Otros factores diferenciales de carácter infraestructural, como tamaño, cantidad de población y carácter insular de los países, pueden haber tenido alguna gravitación en los resultados que cada uno de ellos logró en su lucha contra el virus. Y hasta podríamos agregar otros factores distintivos, como alineamientos internacionales, momento del proceso preelectoral, valores culturales predominantes o grado de democratización y confianza en las autoridades.
Esta enumeración, lejos de ser exhaustiva, nos deja al menos más cerca de poder aislar y atribuir a la relativa capacidad institucional de los países y sus gobiernos una parte de la explicación de los disímiles resultados que los mismos consiguieron, hasta ahora, en esta singular guerra pandémica. ¿Qué nos queda?
Tal vez la capacidad institucional más relevante, en un escenario tan complejo e intrincado como este, ha sido la de ejercer un liderazgo estratégico, es decir, ofrecer la conducción y la inspiración necesarias para generar y poner en marcha una visión compartida, una misión donde el conjunto de la sociedad se viera reflejada en una voluntad colectiva de lograr un objetivo común. Pero ello también suponía otras capacidades, que debían estar institucionalizadas previamente y no podían improvisarse en medio de una crisis.
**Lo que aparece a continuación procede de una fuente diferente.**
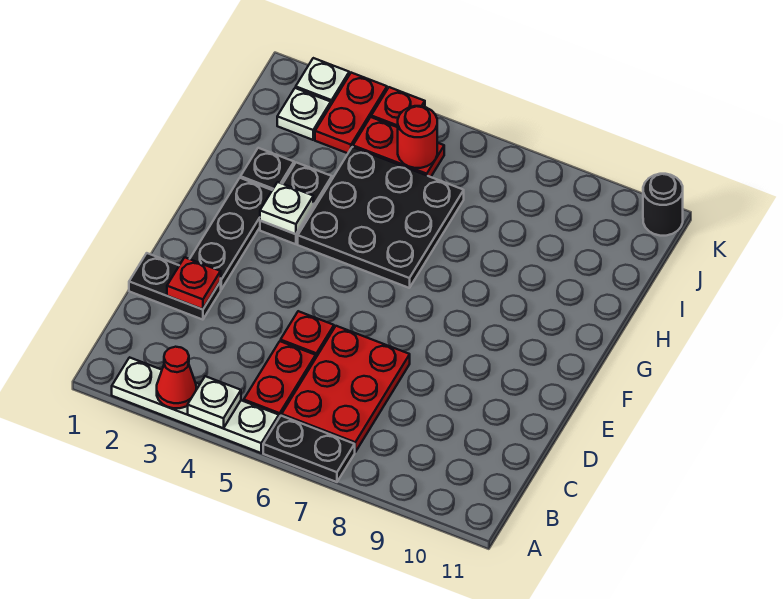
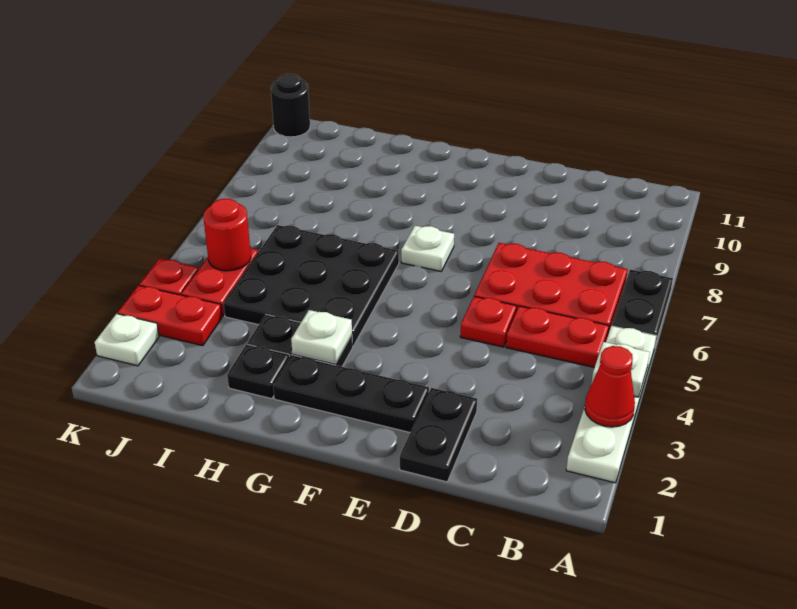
red plate D2 level 2 -> none
white plate J2 level 1 -> white plate F7 level 1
Por ejemplo, las de planificar, programar, negociar, coordinar, monitorear y controlar. O las de innovar, comunicar y convencer, subordinando especulaciones políticas.
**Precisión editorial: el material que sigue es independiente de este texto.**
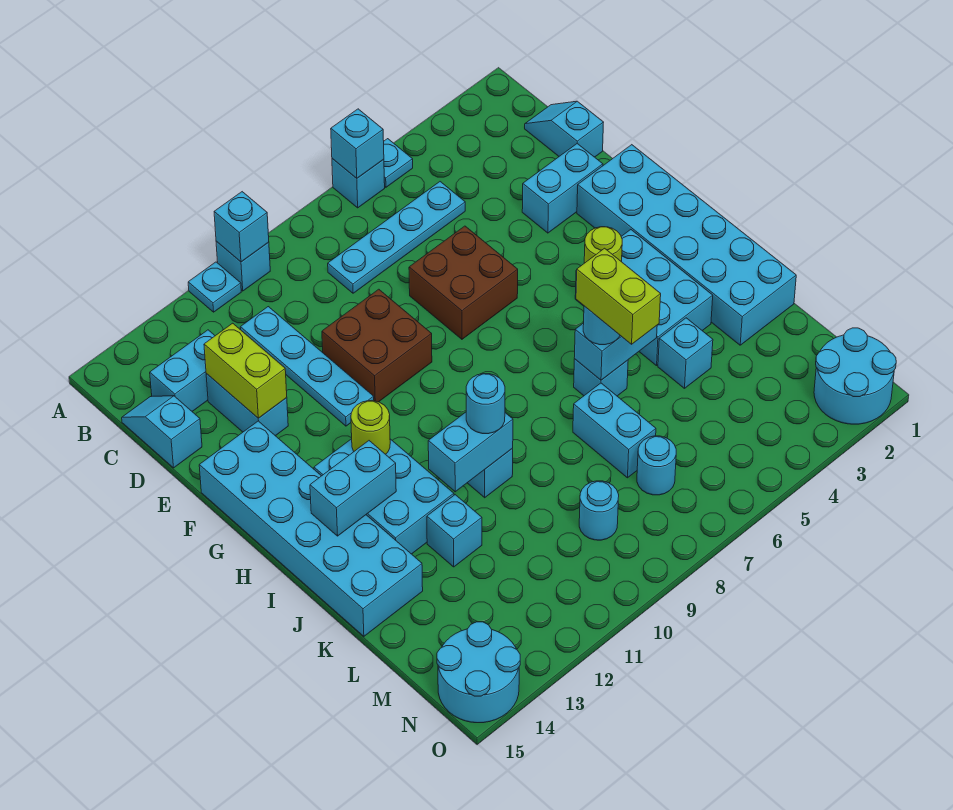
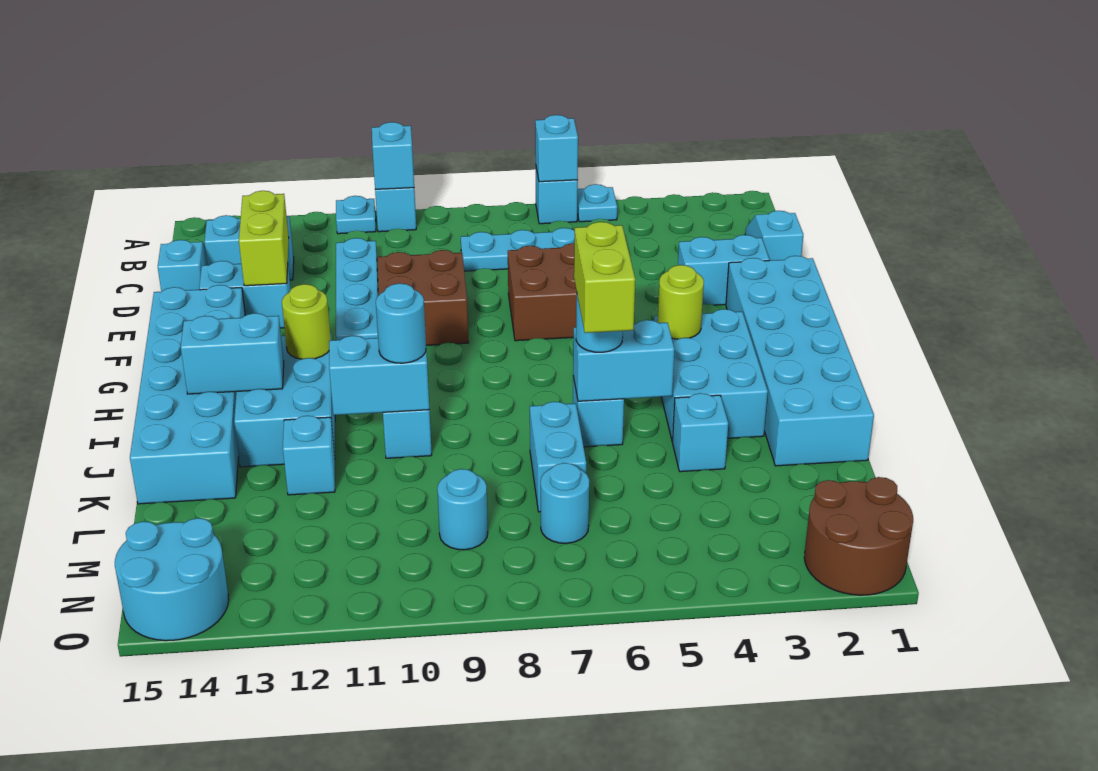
cyan brick D13:E13 level 1 -> cyan brick E13:E14 level 1
cyan round brick N1:O2 level 1 -> brown round brick N1:O2 level 1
No estoy seguro de si la consideración del conjunto de factores mencionados ayudaría a explicar, caso por caso, los variados resultados que los países y sus gobiernos han logrado en la contención de la pandemia y sus consecuencias. Futuros diagnósticos probablemente nos darán mejores respuestas.
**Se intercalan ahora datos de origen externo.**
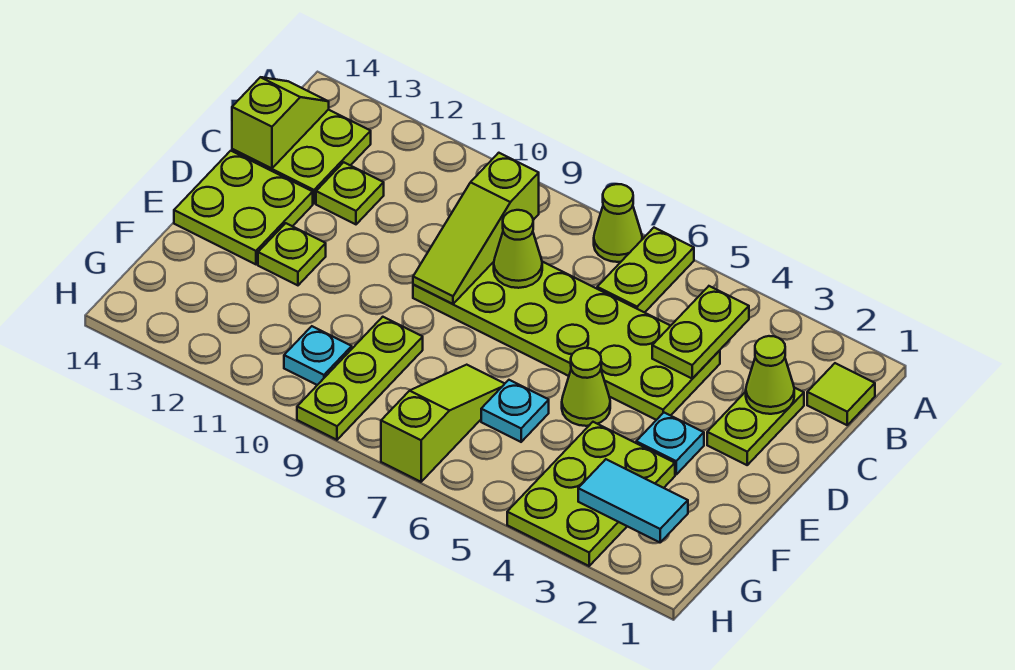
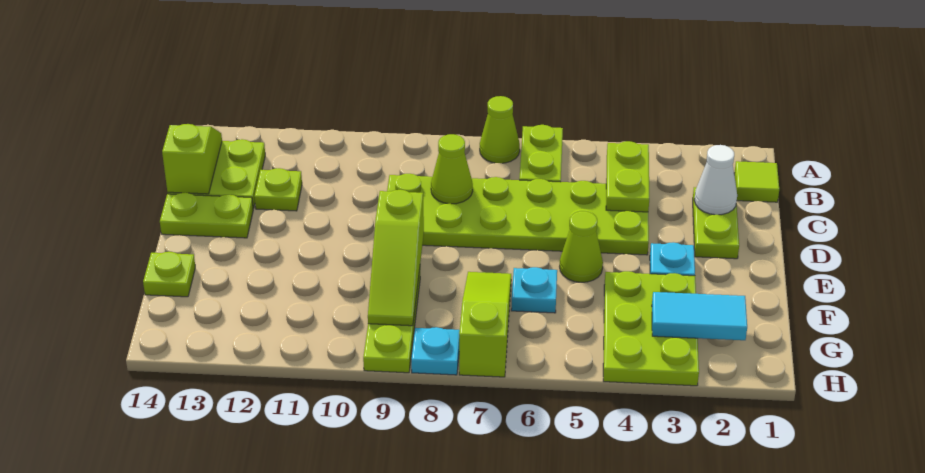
lime slope B9:D9 level 2 top B -> lime slope E9:G9 level 2 top E
lime cone C2 level 2 -> white cone C2 level 2
lime plate D13:E14 level 1 -> lime plate D13:D14 level 1
lime plate E12 level 1 -> lime plate F14 level 1
cyan plate G10 level 1 -> cyan plate H8 level 1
Queda, por otro lado, un amplio terreno de especulación contrafáctica que la academia, la prensa y las oposiciones políticas han planteado casi a diario: ¿qué hubiera ocurrido si las cuarentenas y los confinamientos hubieran sido menos prolongados, reduciendo las serias consecuencias negativas económicas de inmovilizar la actividad productiva? ¿Si tempranamente se hubiera dispuesto un cierre de escuelas mucho más selectivo, evitando los irrecuperables costos pedagógicos y sociales que se impusieron así a toda una generación de estudiantes? ¿Si en lugar de asumir comportamientos demagógicos y supuestamente tranquilizadores –como negar públicamente la amenaza del virus o considerarlo como una simple gripe–, algunos líderes políticos hubieran mostrado actitudes más responsables? ¿Si en la negociación con las grandes potencias mundiales productoras de vacunas ciertos países hubieran dejado de lado sus alineamientos político-ideológicos, privilegiando la urgencia en la adquisición de vacunas para inmunizar más rápidamente a su población? ¿Si con un ejercicio más firme en el control de gestión, algunos gobiernos hubieran impedido o reducido la corrupción en procesos de compras públicas, vacunatorios clandestinos y otros conflictos de intereses? ¿Si la comunidad internacional hubiera desempeñado un papel más oportuno y activo en evitar las desigualdades entre países y clases sociales, exacerbadas por la pandemia?
Podríamos seguir imaginando otras posibles situaciones, pero el razonamiento contrafáctico deberá ser contrapuesto a la evidencia que produzcan los estudios de caso en futuras investigaciones sobre este apasionante tema.